The plot revolves about a weekend outing of five guys who grew up together somewhere in Canada. It is the 30th birthday of one of the guys. They go to a cabin in the woods, a place where they use to hang together as kids. The cabin is now owned by a very successful lawyer, who happens to have a brother who is invited by one of the other guys. This guy is a looser and hated by his brother.
There is a songwriter (whose birthday is being celebrated), a gym instructor (who is acting straight but deep inside he is not), and a failing photographer (who is open gay and lets them all know at the reunion. At least he is honest about himself.) The photographer and the gym instructor go at it one night in bed.
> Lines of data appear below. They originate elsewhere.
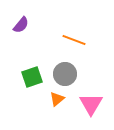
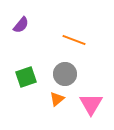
green square: moved 6 px left
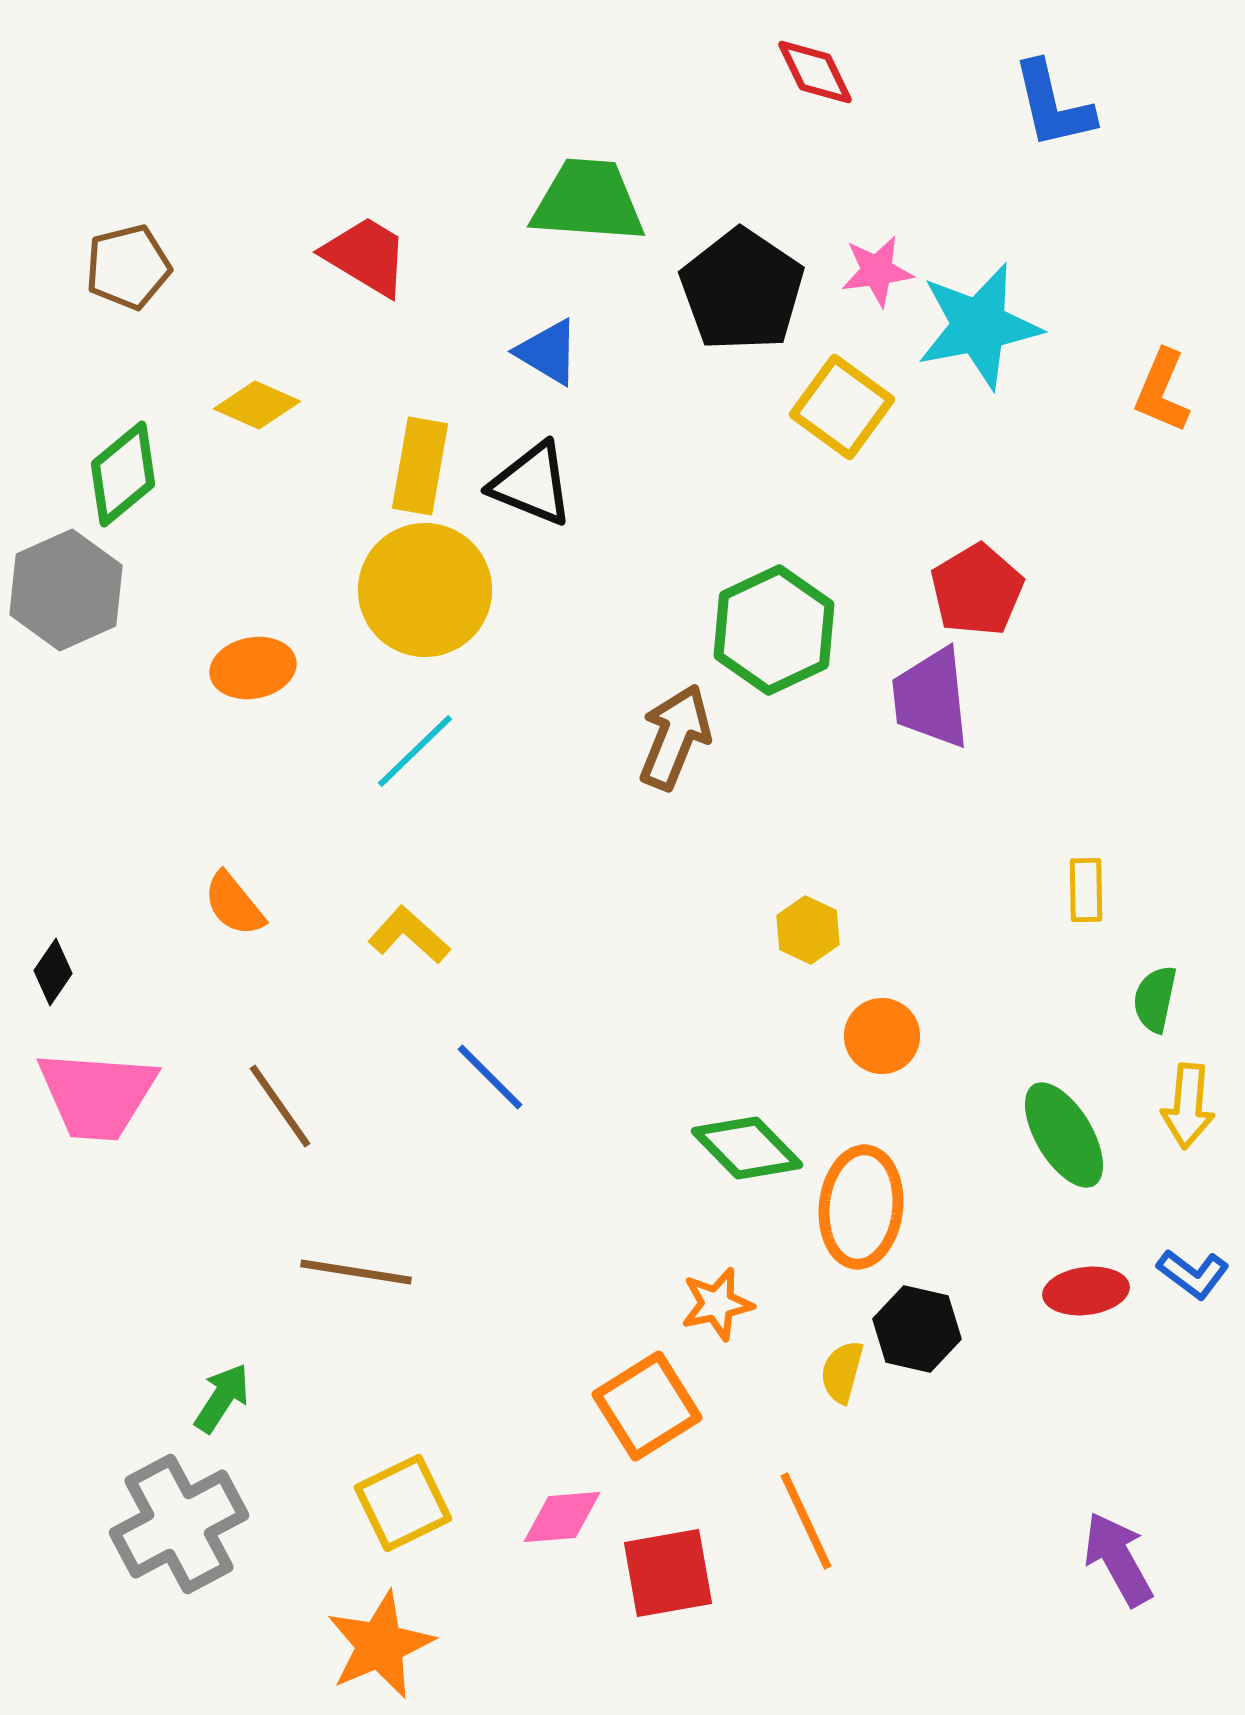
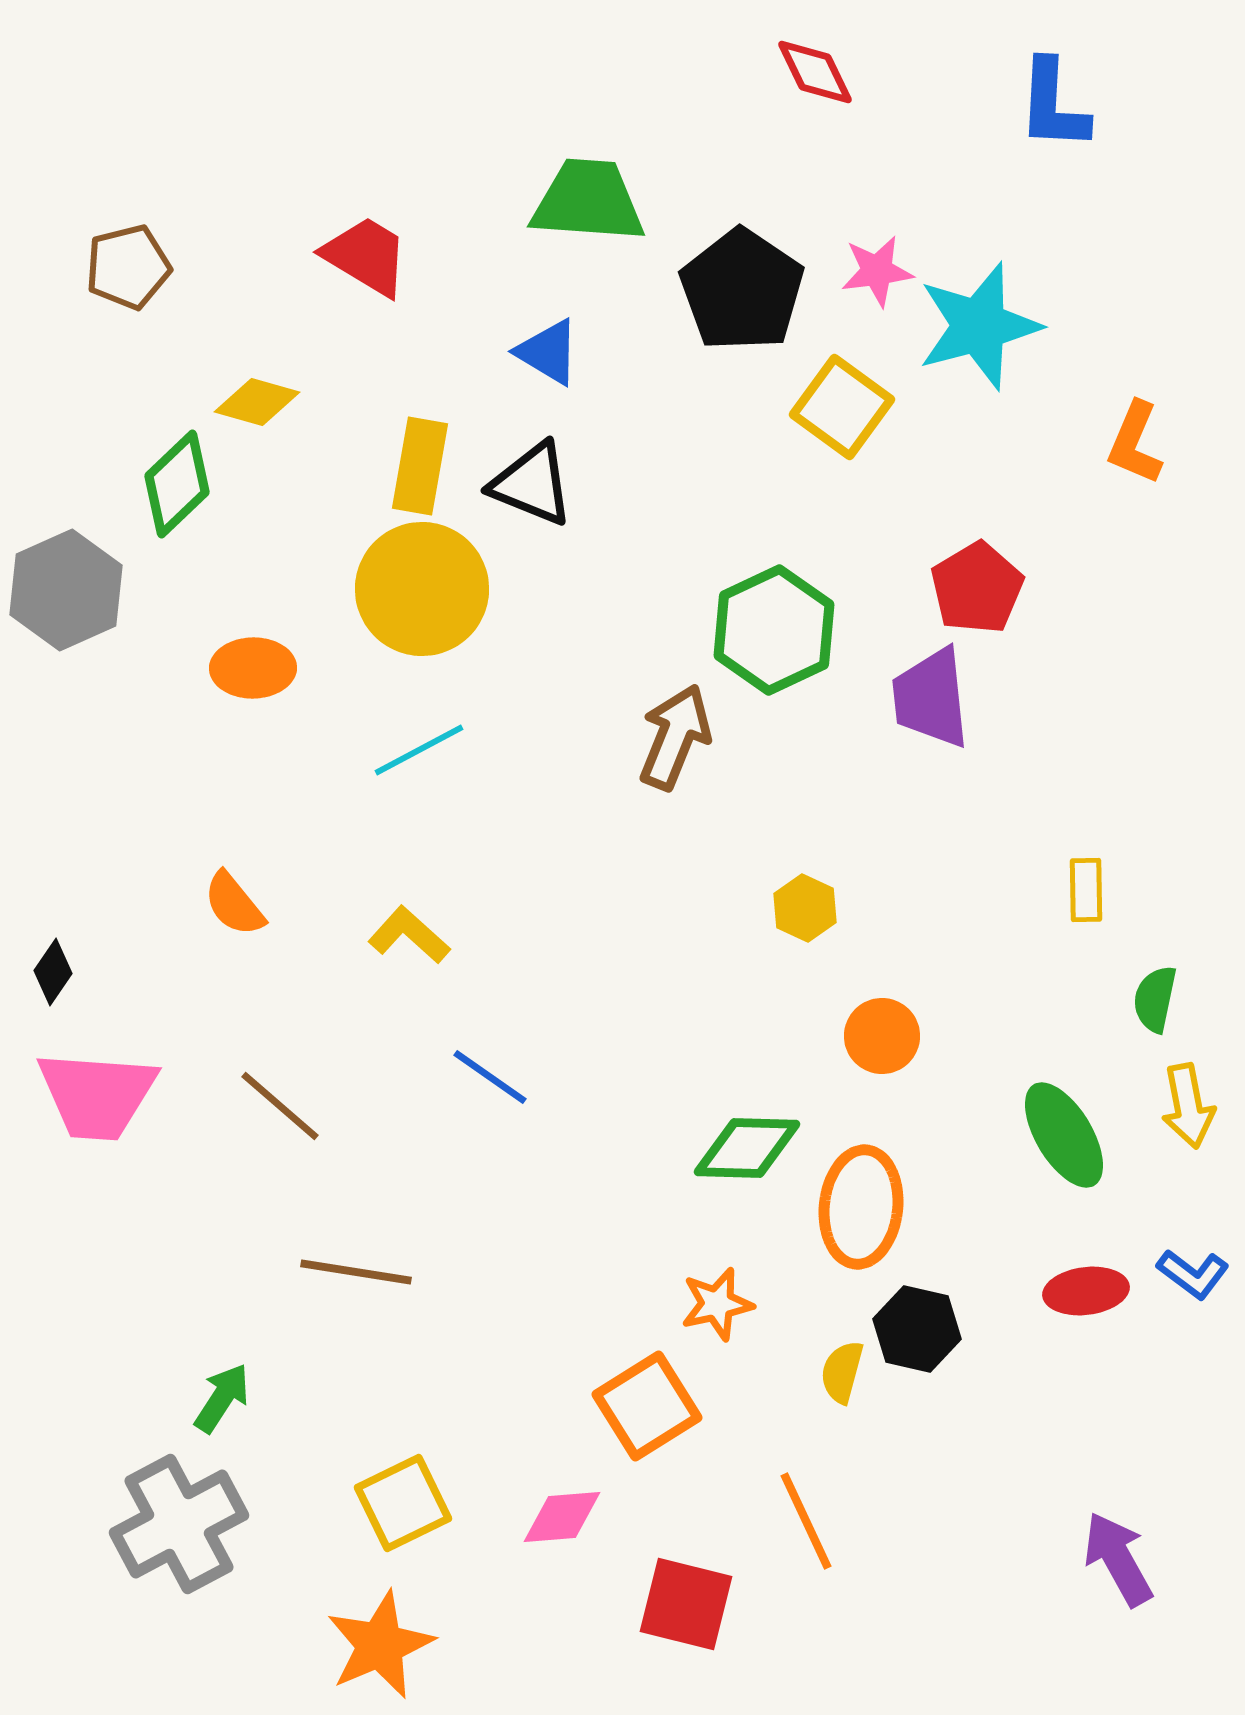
blue L-shape at (1053, 105): rotated 16 degrees clockwise
cyan star at (979, 326): rotated 4 degrees counterclockwise
orange L-shape at (1162, 391): moved 27 px left, 52 px down
yellow diamond at (257, 405): moved 3 px up; rotated 8 degrees counterclockwise
green diamond at (123, 474): moved 54 px right, 10 px down; rotated 4 degrees counterclockwise
yellow circle at (425, 590): moved 3 px left, 1 px up
red pentagon at (977, 590): moved 2 px up
orange ellipse at (253, 668): rotated 10 degrees clockwise
cyan line at (415, 751): moved 4 px right, 1 px up; rotated 16 degrees clockwise
yellow hexagon at (808, 930): moved 3 px left, 22 px up
blue line at (490, 1077): rotated 10 degrees counterclockwise
brown line at (280, 1106): rotated 14 degrees counterclockwise
yellow arrow at (1188, 1106): rotated 16 degrees counterclockwise
green diamond at (747, 1148): rotated 44 degrees counterclockwise
red square at (668, 1573): moved 18 px right, 31 px down; rotated 24 degrees clockwise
The gym instructor resents the fact that it happened, he claims he was drunk, the other guy doesn't think so.
The story is basically about how screwed up these men lives are, whether they are successful or not. The two brothers lives are closely examined and there seems to be a lot of flashback scenes on one of them dealing with a deer hunting trip with their father, whether he was forced to kill a dove to prove to be a man.
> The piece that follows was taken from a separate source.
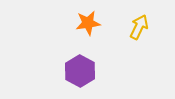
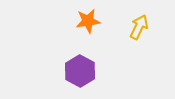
orange star: moved 2 px up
There is a lot drinking, inner soul searching, a lot of bickering and fighting among each other. A near drowning by the gambling brother (trying to commit suicide) brings them all back together at the end of the movie.
The movie was not a total disappointment but it is not what I expected. This is a mixed movie. May be some gay men can associate with this kind of material."
Male High Drama In The Snow
Michael L. Wiersma | Springfield, MA United States | 01/01/2007
(4 out of 5 stars)
"Four friends plan a trip to a cabin in the woods to bask in the glory of their friendship and do some recreational drinking, hunting, and, turns out, have a little sex. With the help from two unlikely surprise visitors: one black sheep (and very troubled) older brother and one ex.
This film keeps you guessing all the way through and you'll do a little gasping, too, I think, as the story, and the back story, reveal themselves with a finesse that I seldom see. One note, that this is hardly a "gay movie" as much as it has one gay character and, probably, one closet case.
First, the good: Good acting, marvelous sequences of interaction, both verbal and otherwise, great sets, both indoors and out, lots of affecting snow and ice and cold (reminds me of the madness of The Shining) and enough baggage, secrets, and lies to fill a great novel.
Then, the bad: Sound issues: what are they saying, exactly? ("Muddy," is what I would term the sound.) Sense of resolution: pretty much, there is none. I understand some viewers feeling cheated out of an ending, because the movie pretty much stops with very little resolved or concluded. You get the sense these men will be stuck forever in their errant paths. And that may be, actually, a logical conclusion for these characters that don't have "enough guts" to make a change.
But hope springs eternal, and I can project enough hope on these hopeless characters to carry the movie through for myself. It's a wonderfully riveting hour and forty-five minutes that you won't soon forget. You'll just have to fill in the blanks at the end for yourself. It's not a bad thing."